• [Required tasks]
A - Answer these questions about the NNTP message on capabilities in responses, giving one answer per line and marking each answer with the same label:
(i) On what date and at what time was the message sent?
(ii) Which command does the quoted writer ask might really be a problem?
(iii) What does the quoted writer say has not been reserved?
B - Carry the NNTP message on capabilities in responses forward, starting after its last line.

• [Page extract]
[NNTP] Future-proofing for including capabilities in responses
Matthias Andree
matthias.andree at gmx.de
Mon Apr 4 01:12:05 PDT 2005
"Clive D.W. Feather" <clive at demon.net> writes:
> Is there really a need for this? Is the initial CAPABILITIES command really
> a problem? If you do it this way, you've still got the parsing problem,
> in that the line has to be parsed in a totally different manner to the
> normal CAPABILITIES response, and you've also got the question of what to
> do if the capabilities list is too long to fit into the initial
> greeting.
Right. The fewer parsers required, the better to implement.
> Oh, and we haven't reserved a character that can be used to replace the
> CRLF between capabilities. Finally, you're dumping a significant amount of
> extra data on the client when it hasn't even asked for it.

• [Dataset content]
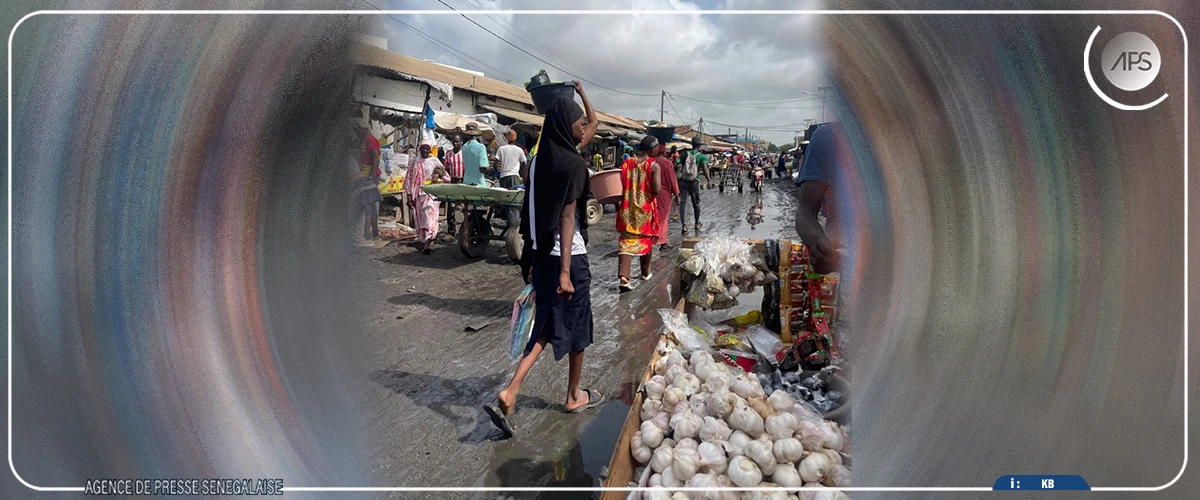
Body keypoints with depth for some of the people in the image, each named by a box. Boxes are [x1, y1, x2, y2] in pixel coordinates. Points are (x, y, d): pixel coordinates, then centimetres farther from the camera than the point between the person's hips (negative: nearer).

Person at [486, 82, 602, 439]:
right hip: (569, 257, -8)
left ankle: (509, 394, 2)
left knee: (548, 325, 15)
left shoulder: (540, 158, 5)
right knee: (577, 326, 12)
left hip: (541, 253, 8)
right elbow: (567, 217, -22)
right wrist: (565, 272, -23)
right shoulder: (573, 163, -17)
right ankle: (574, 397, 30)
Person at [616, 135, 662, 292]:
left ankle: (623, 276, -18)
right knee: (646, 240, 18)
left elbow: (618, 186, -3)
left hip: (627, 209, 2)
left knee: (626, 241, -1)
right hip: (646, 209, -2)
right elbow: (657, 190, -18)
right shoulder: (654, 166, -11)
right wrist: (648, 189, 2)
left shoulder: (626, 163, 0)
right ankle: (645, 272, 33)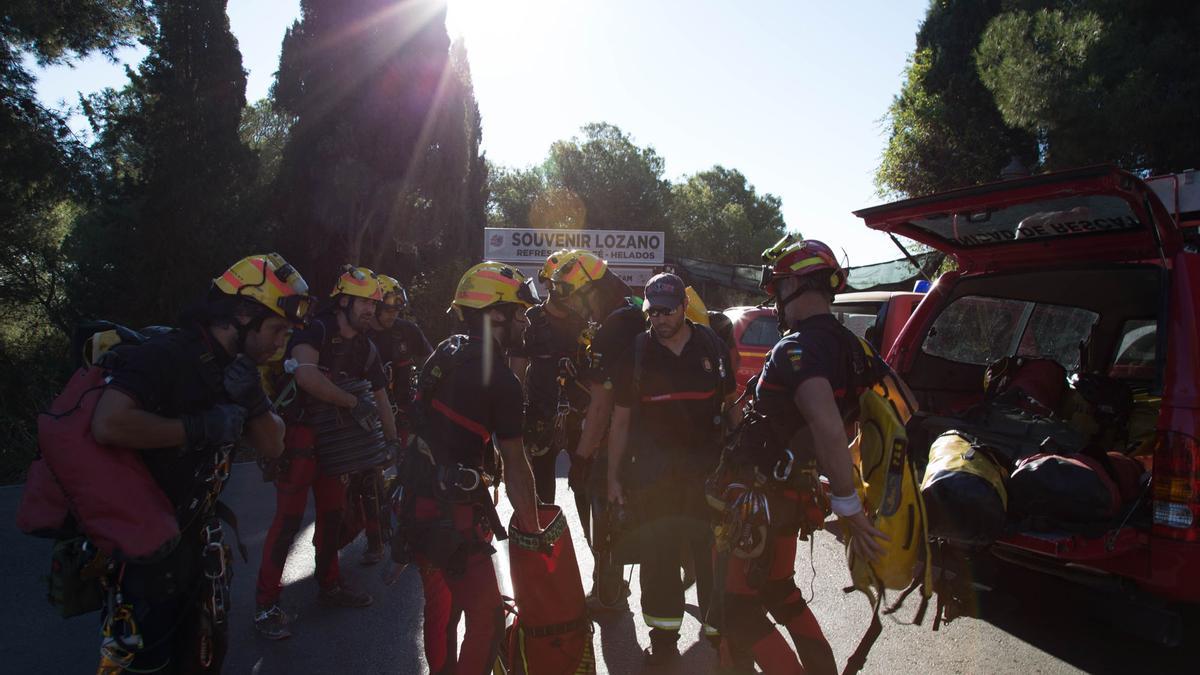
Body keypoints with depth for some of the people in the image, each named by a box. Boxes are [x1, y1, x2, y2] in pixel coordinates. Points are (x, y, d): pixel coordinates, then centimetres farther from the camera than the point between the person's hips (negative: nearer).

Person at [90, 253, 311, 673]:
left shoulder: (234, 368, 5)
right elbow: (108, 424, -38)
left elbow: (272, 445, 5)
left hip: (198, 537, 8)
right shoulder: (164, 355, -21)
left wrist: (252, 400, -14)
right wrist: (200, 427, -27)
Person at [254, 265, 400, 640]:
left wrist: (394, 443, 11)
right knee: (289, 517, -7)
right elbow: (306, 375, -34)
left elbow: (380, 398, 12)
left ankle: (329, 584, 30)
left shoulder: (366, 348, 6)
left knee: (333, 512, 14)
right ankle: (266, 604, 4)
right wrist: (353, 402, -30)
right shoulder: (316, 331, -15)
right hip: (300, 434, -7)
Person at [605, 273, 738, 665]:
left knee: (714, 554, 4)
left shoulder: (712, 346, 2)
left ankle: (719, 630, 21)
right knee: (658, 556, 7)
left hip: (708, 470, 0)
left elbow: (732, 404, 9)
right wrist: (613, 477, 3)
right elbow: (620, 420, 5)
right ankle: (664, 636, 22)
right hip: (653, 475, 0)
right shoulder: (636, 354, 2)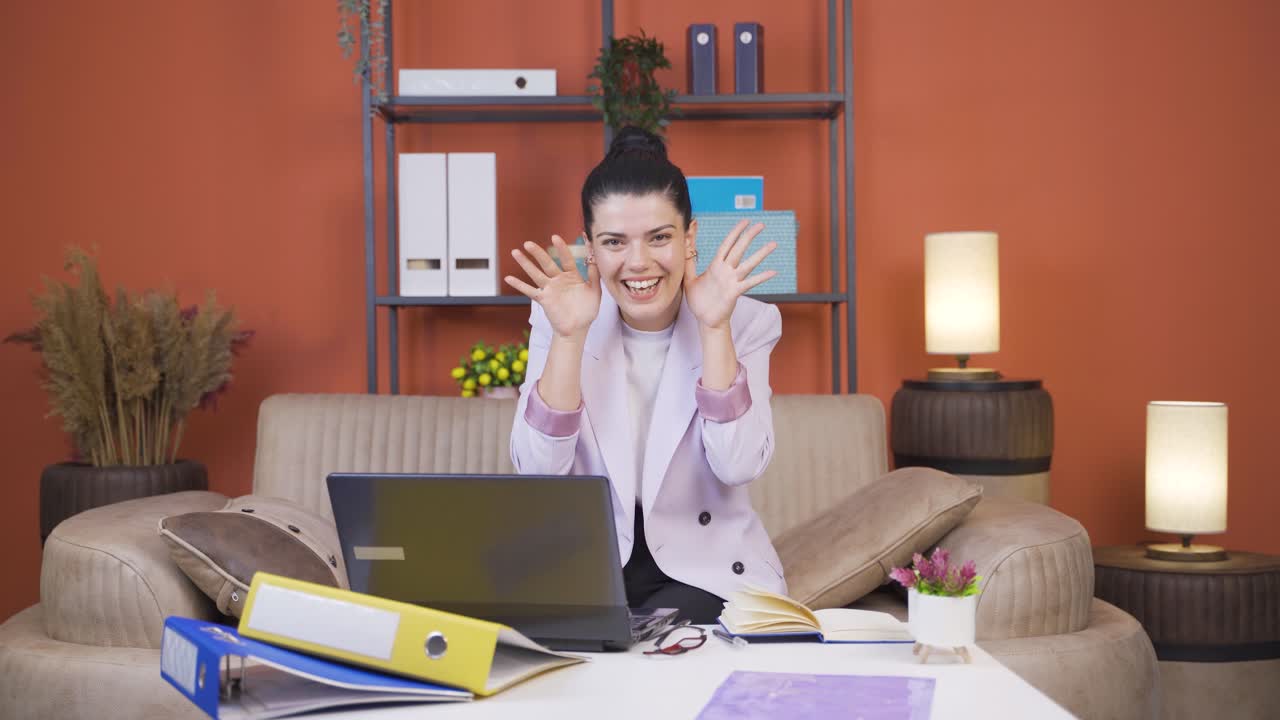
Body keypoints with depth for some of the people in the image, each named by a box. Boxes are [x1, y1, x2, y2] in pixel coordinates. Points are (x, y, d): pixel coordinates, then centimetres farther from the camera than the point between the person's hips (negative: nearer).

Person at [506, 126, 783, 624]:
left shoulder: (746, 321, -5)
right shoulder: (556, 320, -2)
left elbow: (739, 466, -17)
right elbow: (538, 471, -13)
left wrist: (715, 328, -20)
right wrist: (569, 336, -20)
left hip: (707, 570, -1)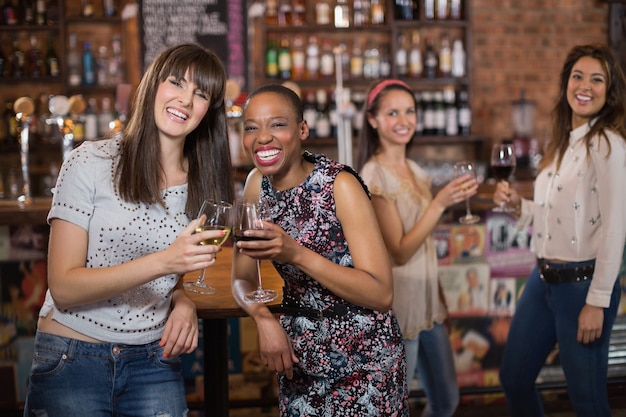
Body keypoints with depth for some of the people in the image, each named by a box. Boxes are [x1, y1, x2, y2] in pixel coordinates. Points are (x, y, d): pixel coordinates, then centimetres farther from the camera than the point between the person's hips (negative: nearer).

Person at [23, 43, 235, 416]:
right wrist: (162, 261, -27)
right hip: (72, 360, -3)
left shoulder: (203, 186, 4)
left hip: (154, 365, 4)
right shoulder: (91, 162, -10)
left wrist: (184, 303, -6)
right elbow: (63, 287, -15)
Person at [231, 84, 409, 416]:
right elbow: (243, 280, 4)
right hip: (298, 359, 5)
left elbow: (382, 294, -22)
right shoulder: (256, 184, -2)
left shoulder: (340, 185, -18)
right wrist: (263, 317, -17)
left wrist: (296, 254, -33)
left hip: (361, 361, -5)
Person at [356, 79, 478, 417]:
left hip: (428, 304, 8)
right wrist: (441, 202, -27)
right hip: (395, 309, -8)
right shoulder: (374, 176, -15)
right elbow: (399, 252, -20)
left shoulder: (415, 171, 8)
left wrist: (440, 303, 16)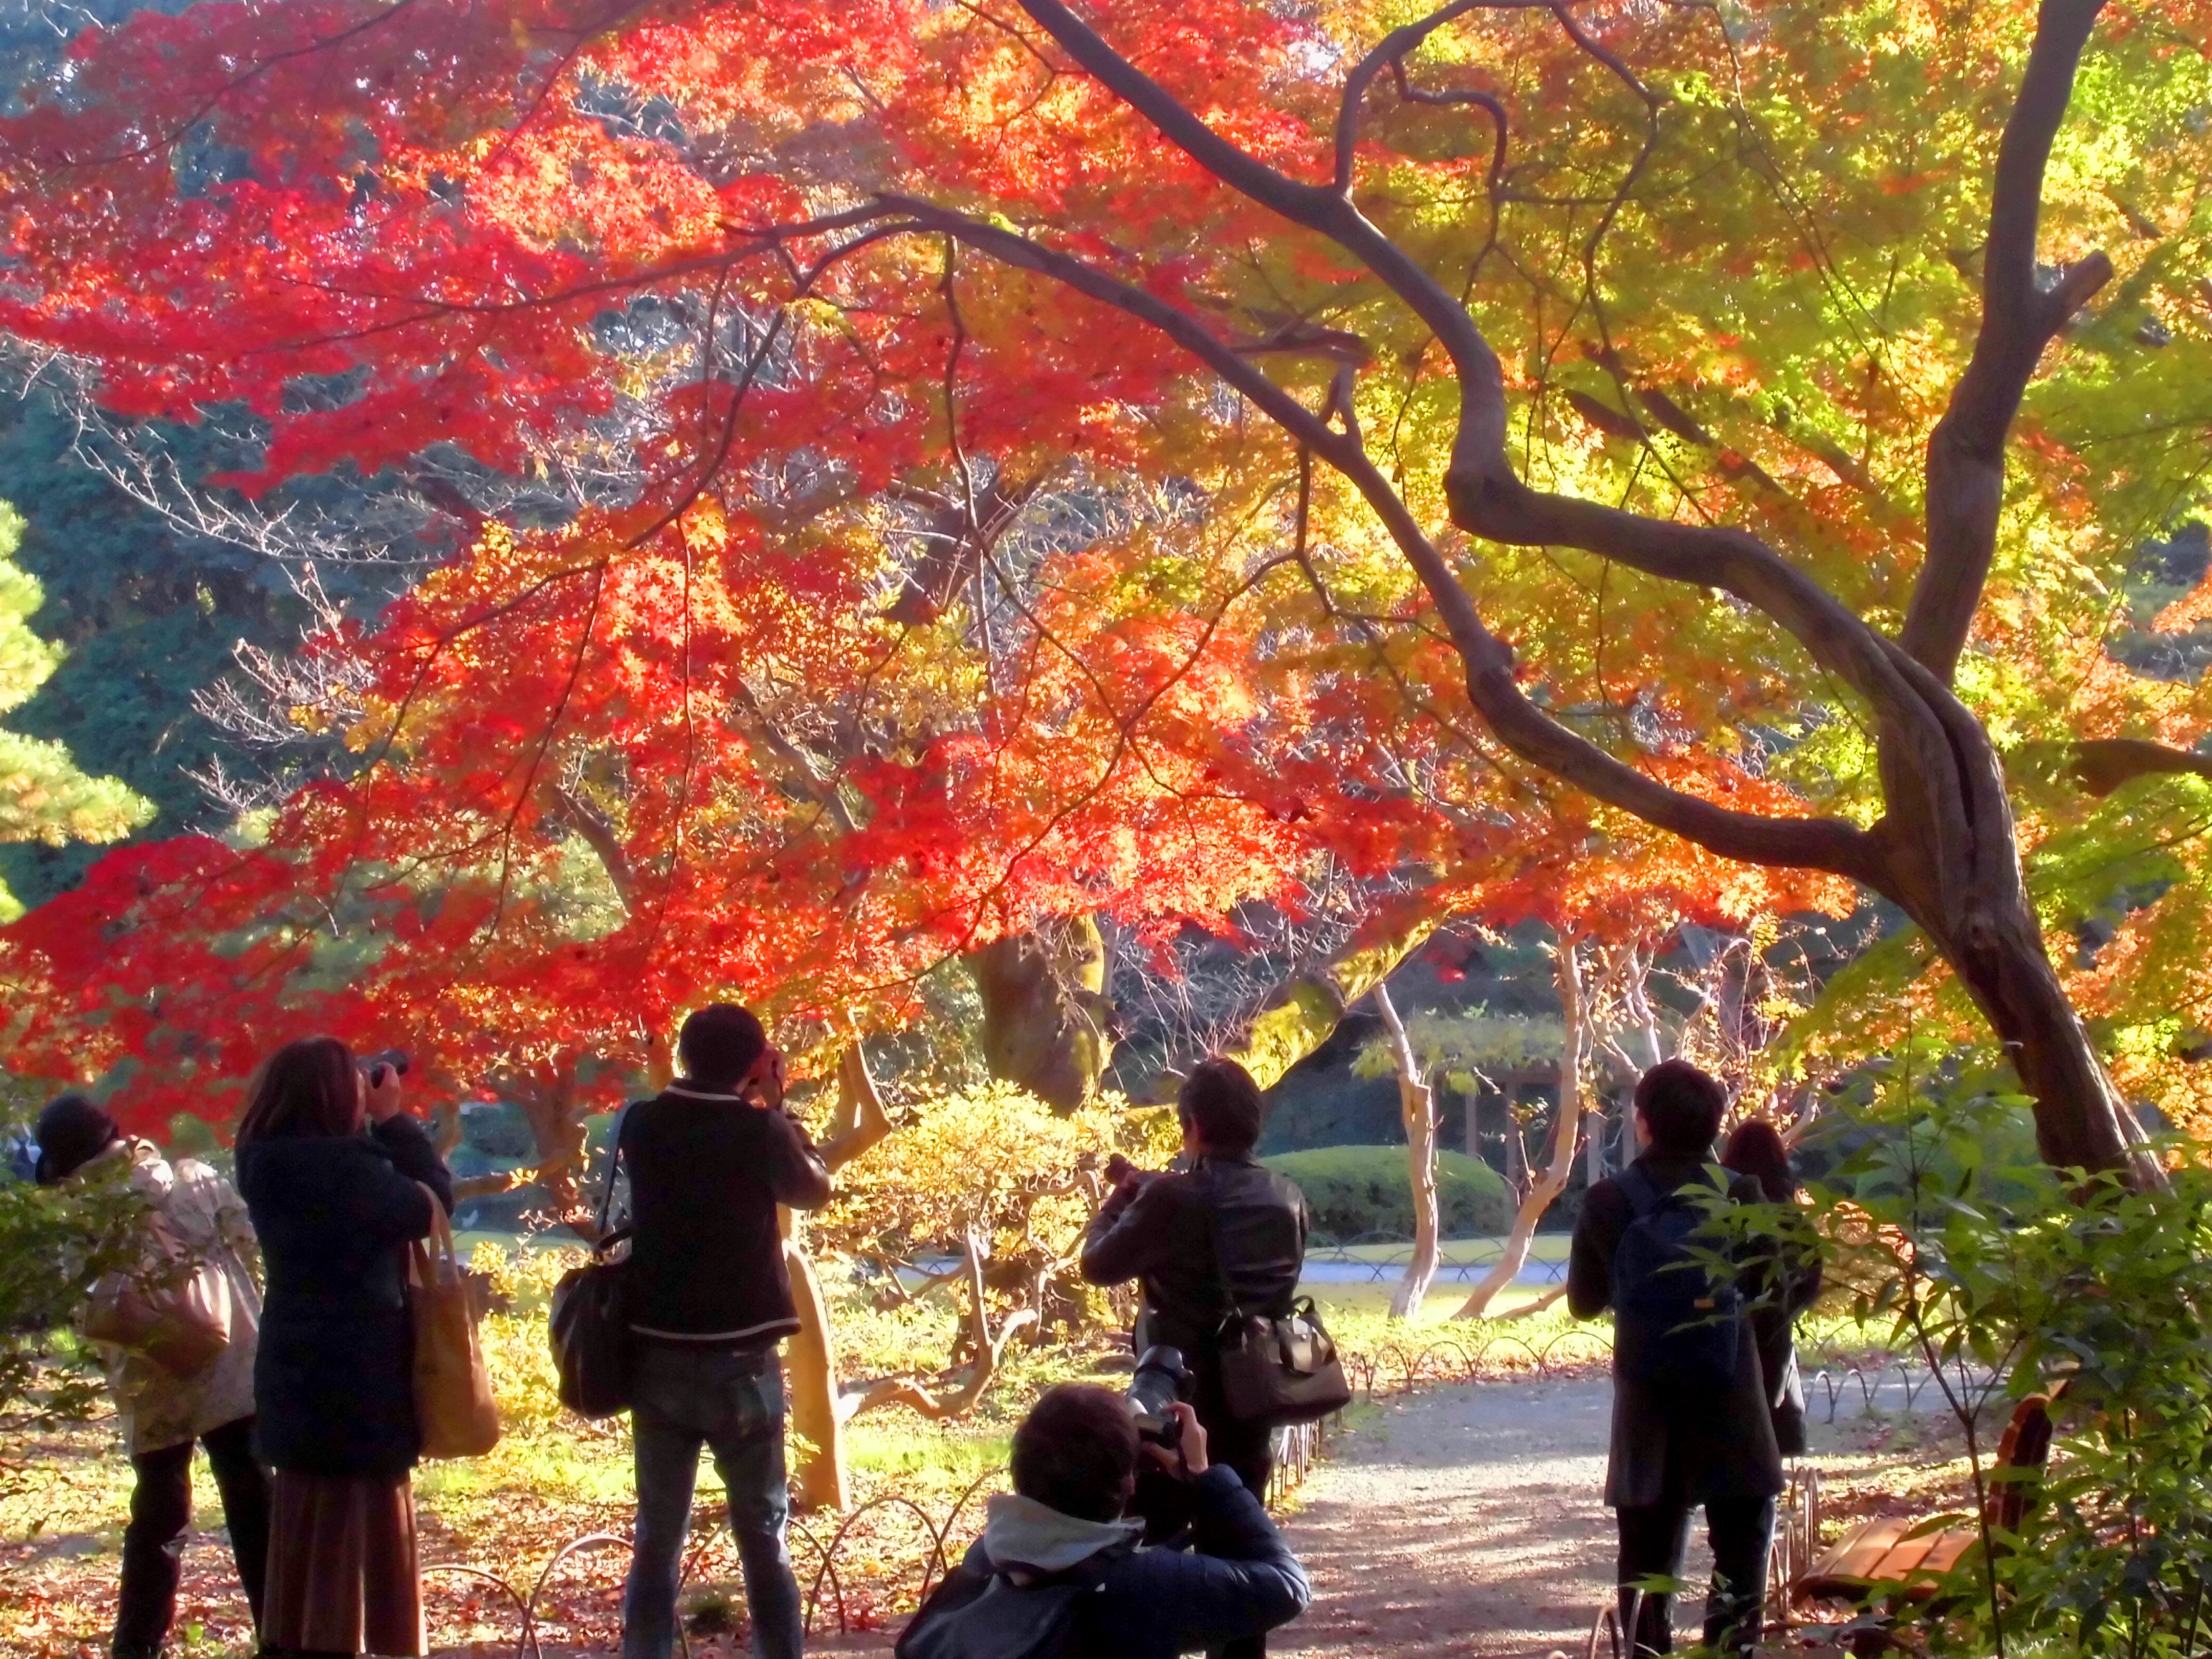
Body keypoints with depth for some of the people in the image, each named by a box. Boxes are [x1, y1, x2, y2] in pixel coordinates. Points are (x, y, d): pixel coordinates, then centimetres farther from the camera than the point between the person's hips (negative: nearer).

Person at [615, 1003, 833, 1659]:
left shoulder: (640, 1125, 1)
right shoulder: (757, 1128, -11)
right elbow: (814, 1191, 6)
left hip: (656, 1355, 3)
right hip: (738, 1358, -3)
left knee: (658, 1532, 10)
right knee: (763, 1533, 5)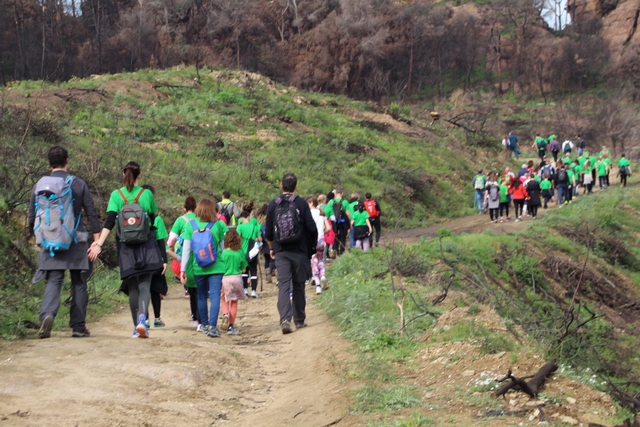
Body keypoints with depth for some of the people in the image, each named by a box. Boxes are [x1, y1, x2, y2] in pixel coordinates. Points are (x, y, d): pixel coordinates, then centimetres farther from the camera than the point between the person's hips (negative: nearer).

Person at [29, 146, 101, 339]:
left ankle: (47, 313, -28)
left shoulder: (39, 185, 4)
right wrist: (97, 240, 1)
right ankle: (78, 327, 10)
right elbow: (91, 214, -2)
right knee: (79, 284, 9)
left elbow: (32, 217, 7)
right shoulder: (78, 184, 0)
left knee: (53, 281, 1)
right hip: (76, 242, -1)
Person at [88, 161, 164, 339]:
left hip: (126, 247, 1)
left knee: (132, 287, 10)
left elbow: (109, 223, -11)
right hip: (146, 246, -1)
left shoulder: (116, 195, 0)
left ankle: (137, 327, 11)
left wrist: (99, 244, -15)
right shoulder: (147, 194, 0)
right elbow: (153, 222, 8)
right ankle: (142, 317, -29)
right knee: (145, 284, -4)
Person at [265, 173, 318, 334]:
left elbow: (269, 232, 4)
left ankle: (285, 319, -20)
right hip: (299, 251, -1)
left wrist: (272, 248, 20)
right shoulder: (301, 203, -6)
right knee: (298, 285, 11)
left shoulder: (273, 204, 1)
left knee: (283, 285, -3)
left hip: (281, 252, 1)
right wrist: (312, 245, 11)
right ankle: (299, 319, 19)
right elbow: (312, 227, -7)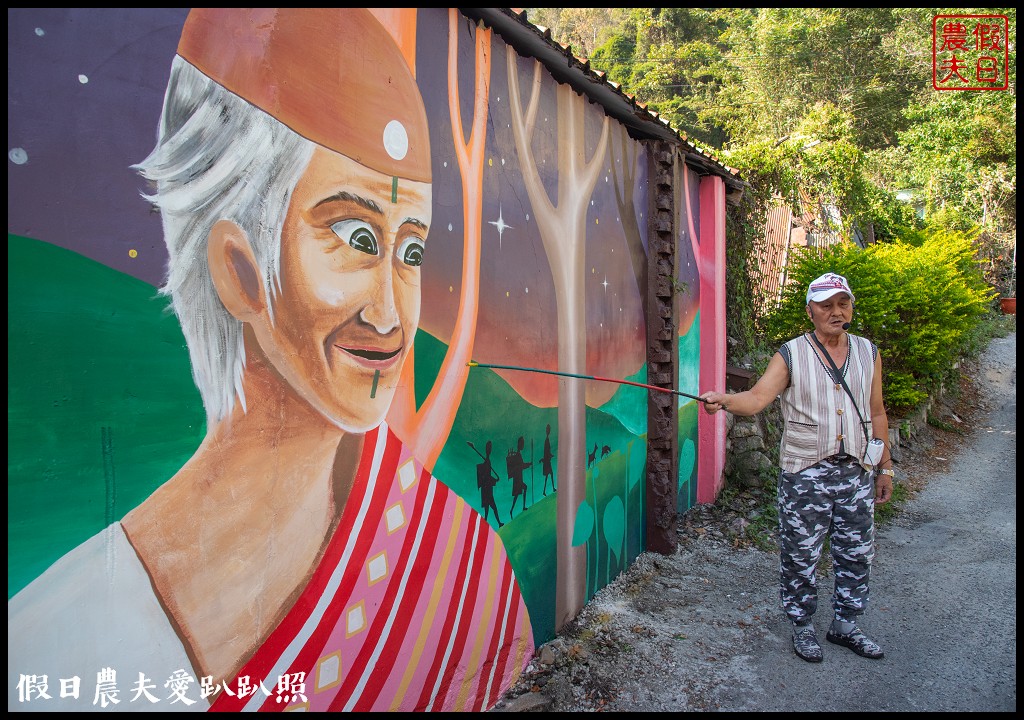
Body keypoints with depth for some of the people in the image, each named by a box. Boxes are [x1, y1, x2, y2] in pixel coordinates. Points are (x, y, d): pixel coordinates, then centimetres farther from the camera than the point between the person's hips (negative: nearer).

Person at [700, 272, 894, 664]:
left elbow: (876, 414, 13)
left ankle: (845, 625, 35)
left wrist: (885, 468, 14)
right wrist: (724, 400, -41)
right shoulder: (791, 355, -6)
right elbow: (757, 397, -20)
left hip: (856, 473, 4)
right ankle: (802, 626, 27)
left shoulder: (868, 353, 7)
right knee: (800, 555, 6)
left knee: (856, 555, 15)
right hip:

• [Task-by-task results]
A -
(i) Monday, April 4, 2005, at 01:12:05 PDT.
(ii) The initial CAPABILITIES command.
(iii) A character that can be used to replace the CRLF between capabilities.

B -
This is moot - as long as the client wasn't previously allowed to make
sense of what it is given, so that NNTP-1 clients can still cope with
the data, fine.
> I can see lots of mess building up and I just don't see the benefits.
Good point.
> That's not what I'm suggesting (I agree it's far too late). I'm suggesting
> a "multi-line response" extension, or - if you prefer - a "response can
> include capability information" extension. But it's an *extension* that
> only gets invoked when the client asks for it (and so expects it).
OK, this is an important point I'd support.
> Having said all that (yet again), let me point out that if you really do
> want to put data in the free text, then using a delimiter like [] is a bad
> idea for at least two reasons:
> - it's not unlikely that it's been used already (having semantics in
> natural languages);
> - it leads to more questions, such as whether you can have multiple []
> clauses and, if so, which ones have meaning.
These same arguments can also be used against using ANY "very unlikely"
statements. These don't hold in the real world, and whenever I hear
someone who appears to have grown up with English as native language
talk about character sets, I'm alarmed - nothing good comes of it,
usually.
> A better approach is to define a character sequence WHICH IS VERY UNLIKELY
> TO OCCUR IN THE WILD as an "end of free text" delimiter.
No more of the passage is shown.